REQUIREMENTS ->
Please count the lines in the items below that contain the string "instrument", matching case exactly, and give only the number.

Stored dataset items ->
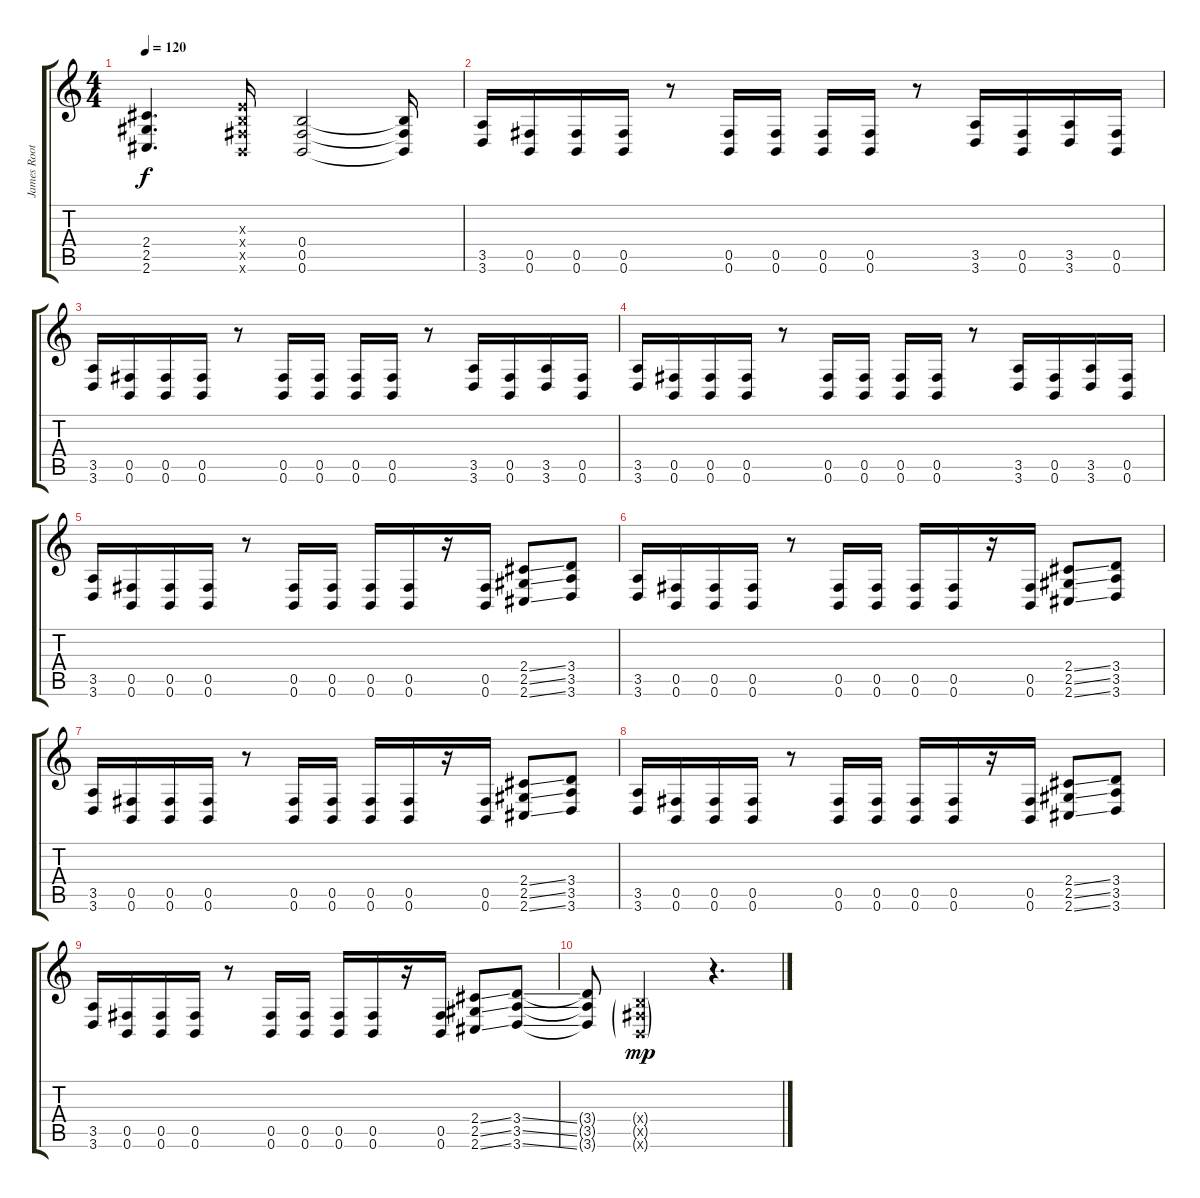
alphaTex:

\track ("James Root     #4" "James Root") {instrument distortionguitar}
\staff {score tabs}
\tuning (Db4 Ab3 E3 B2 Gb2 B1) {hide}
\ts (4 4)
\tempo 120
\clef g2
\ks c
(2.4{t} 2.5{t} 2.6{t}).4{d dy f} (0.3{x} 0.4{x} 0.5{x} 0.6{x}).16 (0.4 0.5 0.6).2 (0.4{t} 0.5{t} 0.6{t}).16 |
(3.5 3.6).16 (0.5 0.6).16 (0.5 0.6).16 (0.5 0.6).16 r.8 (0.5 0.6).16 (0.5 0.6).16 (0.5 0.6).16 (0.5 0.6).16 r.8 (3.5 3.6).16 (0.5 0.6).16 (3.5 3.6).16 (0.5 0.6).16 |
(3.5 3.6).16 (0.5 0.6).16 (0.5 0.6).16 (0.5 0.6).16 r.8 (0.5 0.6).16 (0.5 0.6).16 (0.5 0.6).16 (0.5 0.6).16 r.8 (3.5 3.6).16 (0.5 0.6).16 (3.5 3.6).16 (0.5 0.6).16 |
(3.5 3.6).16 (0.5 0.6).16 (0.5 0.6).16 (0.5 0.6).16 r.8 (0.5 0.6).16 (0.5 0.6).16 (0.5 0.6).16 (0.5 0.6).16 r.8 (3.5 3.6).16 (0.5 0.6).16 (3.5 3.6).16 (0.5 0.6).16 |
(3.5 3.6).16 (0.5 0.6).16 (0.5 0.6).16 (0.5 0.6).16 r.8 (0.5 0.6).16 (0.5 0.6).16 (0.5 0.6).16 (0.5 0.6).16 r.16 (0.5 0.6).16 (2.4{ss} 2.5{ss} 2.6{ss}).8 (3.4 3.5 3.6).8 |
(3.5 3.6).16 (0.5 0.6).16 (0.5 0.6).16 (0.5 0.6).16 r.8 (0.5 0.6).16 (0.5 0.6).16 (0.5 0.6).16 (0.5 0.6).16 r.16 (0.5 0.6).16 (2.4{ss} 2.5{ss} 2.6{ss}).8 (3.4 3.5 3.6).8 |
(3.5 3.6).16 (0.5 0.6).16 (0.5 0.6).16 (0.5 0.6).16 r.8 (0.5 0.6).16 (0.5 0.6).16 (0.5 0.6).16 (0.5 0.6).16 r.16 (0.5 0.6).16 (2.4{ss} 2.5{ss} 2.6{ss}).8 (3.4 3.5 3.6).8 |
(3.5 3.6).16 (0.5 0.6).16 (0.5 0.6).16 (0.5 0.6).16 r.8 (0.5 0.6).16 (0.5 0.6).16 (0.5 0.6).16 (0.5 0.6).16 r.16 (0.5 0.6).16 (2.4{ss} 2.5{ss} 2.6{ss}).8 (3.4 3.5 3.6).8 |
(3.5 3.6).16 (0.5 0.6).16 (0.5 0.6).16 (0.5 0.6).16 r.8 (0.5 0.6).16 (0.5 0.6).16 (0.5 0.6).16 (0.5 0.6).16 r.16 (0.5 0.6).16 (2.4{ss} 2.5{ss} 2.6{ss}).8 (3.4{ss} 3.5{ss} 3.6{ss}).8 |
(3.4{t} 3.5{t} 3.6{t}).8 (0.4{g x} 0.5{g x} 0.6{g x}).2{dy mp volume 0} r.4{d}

FINISHED EXERCISE ->
1